10: httpRequest.ContentType = "application/x-www-form-urlencoded"
11:
12: Dim arrRequest As Byte() = (New UTF8Encoding).GetBytes("Code=" & postContent)
13: httpRequest.ContentLength = arrRequest.Length
14:
15: Using requestStream As Stream = httpRequest.GetRequestStream
16: requestStream.Write(arrRequest, 0, arrRequest.Length)
17: End Using
18:
19: Using reader As New StreamReader(httpRequest.GetResponse.GetResponseStream(), Encoding.UTF8)
20: Return reader.ReadToEnd()
21: End Using
22: End Function
23:
24: Public Shared Function GetCodeFromHTML(ByVal input As String) As String
25: input = input.Replace("<!DOCTYPE html PUBLIC ""-//W3C//DTD XHTML 1.0 Strict//EN"" ""http://www.w3.org/TR/xhtml1/DTD/xhtml1-strict.dtd"">", "")
26: input = input.Replace("<?xml version=""1.0"" encoding=""utf-16""?>", "")
27: input = input.Replace(" ", "")
28: input = input.Replace("&", "&")
29: input = input.Replace("/*]]>*/", "")
30:
31: Dim html As XElement
32: Using sr As New StringReader(input)
33: html = XElement.Load(sr)
34: End Using
35:
36: Dim code = (From data In html...<ul> Where data.@id = "code-result").FirstOrDefault()
37:
38: Dim codeText As String = code.ToString
39: codeText = codeText.Replace(vbCrLf, "")
40: codeText = codeText.Replace("<ul id=""code-result"" xmlns=""http://www.w3.org/1999/xhtml"">", "")
41: codeText = codeText.Replace("<li>", "")
42: ' replace keyword tag with a space to fix parsing issues
43: codeText = codeText.Replace("<span class=""keyword"">", " ")
44: codeText = codeText.Replace("</span>", "")
45: codeText = codeText.Replace("</li>", vbCrLf)
46: codeText = codeText.Replace("</ul>", "")
47: ' minimum effort removal of white space (up to 28 spaces)
48: codeText = codeText.Replace(New String(" "c, 16), " "c)
49: codeText = codeText.Replace(New String(" "c, 12), " "c)
50: codeText = codeText.Replace(New String(" "c, 8), " "c)

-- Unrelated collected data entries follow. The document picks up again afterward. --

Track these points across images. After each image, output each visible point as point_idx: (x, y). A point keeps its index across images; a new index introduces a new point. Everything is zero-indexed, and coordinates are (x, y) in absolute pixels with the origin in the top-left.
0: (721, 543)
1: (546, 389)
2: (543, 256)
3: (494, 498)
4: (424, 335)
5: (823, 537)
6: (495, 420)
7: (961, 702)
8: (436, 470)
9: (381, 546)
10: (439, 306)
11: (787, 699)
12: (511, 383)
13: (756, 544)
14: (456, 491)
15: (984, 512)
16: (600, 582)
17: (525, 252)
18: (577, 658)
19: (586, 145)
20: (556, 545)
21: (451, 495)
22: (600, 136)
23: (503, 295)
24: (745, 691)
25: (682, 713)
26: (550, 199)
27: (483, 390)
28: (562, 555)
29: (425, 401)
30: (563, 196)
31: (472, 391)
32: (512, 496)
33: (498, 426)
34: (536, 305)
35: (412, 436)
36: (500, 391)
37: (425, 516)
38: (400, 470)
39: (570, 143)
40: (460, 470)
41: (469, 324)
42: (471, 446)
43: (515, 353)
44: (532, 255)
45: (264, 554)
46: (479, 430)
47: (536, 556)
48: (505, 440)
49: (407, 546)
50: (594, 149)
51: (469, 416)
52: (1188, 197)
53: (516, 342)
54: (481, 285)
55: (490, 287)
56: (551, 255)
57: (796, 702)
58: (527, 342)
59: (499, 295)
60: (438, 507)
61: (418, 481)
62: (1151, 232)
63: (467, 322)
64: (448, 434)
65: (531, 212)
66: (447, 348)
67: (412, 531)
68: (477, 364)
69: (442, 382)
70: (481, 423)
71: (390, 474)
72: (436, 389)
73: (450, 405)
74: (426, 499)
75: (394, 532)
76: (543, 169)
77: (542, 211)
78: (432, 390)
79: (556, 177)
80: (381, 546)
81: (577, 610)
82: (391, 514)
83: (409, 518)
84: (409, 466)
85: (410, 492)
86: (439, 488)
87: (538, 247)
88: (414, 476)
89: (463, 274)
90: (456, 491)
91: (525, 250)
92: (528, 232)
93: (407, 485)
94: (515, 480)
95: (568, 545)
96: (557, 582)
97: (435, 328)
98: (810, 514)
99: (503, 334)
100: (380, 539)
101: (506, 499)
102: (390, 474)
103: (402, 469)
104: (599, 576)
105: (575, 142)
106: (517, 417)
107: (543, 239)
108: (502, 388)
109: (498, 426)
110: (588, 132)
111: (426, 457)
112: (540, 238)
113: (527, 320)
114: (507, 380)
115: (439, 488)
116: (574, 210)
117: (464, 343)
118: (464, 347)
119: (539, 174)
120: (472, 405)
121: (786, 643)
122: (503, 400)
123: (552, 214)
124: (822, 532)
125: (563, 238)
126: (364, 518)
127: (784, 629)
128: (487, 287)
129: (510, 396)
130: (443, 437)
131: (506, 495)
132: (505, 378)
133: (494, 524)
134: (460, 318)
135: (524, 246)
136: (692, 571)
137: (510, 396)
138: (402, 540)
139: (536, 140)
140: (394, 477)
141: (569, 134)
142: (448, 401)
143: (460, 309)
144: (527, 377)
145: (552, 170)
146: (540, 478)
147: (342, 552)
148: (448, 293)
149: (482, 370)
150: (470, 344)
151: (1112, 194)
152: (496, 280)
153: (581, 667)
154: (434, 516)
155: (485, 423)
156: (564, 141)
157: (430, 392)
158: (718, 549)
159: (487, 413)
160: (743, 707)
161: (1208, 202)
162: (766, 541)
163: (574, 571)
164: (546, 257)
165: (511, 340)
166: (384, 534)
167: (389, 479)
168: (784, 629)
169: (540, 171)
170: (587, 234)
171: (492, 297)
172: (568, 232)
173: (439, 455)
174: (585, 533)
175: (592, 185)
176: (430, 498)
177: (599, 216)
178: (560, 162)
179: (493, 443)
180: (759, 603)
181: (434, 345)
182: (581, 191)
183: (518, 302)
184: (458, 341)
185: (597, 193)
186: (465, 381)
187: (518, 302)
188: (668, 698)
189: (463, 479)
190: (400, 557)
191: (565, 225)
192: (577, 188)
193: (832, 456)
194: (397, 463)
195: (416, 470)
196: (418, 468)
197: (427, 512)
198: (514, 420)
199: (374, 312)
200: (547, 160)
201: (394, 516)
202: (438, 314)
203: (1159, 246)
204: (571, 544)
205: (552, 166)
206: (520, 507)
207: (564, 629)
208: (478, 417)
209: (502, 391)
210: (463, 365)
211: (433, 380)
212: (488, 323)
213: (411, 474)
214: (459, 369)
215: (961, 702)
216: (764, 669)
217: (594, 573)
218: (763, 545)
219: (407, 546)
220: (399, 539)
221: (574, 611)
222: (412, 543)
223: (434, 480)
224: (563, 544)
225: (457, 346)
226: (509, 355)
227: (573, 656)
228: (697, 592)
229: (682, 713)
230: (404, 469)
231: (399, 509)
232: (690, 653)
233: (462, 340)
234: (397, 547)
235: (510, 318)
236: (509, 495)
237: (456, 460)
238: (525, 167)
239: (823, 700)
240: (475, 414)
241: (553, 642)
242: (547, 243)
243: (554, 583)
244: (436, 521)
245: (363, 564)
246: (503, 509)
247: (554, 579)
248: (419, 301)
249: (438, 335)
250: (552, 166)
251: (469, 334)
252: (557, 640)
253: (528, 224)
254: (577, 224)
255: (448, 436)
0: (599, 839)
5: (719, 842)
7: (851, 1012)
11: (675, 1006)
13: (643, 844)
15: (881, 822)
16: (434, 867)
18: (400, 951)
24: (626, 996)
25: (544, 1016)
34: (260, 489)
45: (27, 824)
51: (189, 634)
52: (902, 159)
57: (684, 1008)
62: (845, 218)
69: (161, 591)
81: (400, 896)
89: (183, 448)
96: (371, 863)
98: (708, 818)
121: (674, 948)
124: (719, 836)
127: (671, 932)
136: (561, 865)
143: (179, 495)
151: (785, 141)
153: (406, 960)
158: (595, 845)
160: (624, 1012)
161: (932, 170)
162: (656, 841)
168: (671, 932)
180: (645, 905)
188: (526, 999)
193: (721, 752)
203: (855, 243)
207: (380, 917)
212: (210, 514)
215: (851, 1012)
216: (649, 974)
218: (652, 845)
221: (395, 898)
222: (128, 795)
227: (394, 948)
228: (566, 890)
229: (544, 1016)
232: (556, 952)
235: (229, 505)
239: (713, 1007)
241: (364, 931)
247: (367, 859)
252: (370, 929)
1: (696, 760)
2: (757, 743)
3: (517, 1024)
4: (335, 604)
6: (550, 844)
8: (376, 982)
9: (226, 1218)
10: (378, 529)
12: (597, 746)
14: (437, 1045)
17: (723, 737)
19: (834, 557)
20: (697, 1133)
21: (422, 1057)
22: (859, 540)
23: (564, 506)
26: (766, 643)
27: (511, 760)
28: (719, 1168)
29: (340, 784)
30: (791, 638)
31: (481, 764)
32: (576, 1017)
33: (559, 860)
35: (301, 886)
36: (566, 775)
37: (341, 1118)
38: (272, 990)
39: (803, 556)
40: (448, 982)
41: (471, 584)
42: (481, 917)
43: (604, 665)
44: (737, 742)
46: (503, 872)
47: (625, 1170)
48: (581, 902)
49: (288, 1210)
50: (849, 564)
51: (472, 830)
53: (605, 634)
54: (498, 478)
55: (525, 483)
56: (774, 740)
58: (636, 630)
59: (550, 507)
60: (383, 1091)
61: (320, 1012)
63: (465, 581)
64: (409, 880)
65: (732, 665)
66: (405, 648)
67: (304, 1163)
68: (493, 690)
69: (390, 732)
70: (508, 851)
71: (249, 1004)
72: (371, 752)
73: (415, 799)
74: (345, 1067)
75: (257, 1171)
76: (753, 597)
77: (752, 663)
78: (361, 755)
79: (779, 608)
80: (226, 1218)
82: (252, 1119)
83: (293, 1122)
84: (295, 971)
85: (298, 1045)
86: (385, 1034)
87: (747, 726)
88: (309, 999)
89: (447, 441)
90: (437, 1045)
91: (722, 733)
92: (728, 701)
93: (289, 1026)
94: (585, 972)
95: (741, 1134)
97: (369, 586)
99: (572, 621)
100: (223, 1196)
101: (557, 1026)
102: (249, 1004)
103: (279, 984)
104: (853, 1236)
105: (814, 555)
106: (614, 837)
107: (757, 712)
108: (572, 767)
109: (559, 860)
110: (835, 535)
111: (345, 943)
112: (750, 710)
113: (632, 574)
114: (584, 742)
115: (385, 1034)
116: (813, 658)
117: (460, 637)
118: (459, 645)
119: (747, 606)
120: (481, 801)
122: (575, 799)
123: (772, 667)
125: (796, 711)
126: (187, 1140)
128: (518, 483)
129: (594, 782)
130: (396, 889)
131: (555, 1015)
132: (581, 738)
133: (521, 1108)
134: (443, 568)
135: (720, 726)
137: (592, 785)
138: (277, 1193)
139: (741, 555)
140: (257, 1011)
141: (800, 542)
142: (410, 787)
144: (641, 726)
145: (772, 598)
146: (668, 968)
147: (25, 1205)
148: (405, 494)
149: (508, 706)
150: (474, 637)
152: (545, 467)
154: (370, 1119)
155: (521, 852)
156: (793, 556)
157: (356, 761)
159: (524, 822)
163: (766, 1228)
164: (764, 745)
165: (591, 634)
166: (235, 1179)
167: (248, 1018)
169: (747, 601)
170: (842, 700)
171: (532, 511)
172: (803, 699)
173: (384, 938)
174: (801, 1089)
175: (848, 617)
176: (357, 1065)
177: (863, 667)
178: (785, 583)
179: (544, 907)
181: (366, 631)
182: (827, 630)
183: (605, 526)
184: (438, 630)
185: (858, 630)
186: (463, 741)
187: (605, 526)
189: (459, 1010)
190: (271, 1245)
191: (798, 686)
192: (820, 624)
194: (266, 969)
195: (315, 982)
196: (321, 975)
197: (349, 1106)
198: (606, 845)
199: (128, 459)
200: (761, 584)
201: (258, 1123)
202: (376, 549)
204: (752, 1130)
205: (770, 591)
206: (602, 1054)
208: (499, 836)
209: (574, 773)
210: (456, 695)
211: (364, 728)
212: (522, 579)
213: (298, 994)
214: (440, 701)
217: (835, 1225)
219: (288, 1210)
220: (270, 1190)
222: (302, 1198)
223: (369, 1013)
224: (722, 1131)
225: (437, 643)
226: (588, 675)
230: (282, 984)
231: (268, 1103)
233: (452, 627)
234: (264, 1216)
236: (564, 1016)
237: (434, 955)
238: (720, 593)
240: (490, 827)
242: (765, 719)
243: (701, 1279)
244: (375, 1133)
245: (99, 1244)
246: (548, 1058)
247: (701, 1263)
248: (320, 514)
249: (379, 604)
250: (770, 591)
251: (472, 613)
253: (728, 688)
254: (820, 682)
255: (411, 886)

51: codeText = codeText.Replace(New String(" "c, 6), " "c)
52: codeText = codeText.Replace(New String(" "c, 4), " "c)
53: codeText = codeText.Replace(New String(" "c, 2), " "c)
54: codeText = codeText.Replace(New String(" "c, 2), " "c)
55:
56: Return codeText.Trim
57: End Function
58: End Class
Isn't that a whole bunch more fun than buying a commercial code translator or using Reflector?
There are a few interesting things to note here.
First, in VB.NET, you can import an XML namespace. This is required for the LINQ to XML query to work properly.
Second, the code returned from this helper class is not pretty -- indentation isn't preserved. The web page returns html with lots of <span> tags to provide keyword coloring and other formatting. We dropped these tags, and all of the associated CSS formatting. I don't see this as a big deal, since I'm not editing code in Notepad. The IDE will take care of making the code look good.
Third, I'm sure there's some really cool way to parse the HTML tree to make the string manipulation much simpler. Maybe a regex expression that would be sweet. I didn't worry too much about it -- brute force worked well enough.
Most importantly, in my mind, this is a cool little way to use HTTP POST to send C# to a website, then screen scrape the results, and then get VB.NET code out. (And, yes, you could equally well use the VB.NET -> C# version of the translator web page.)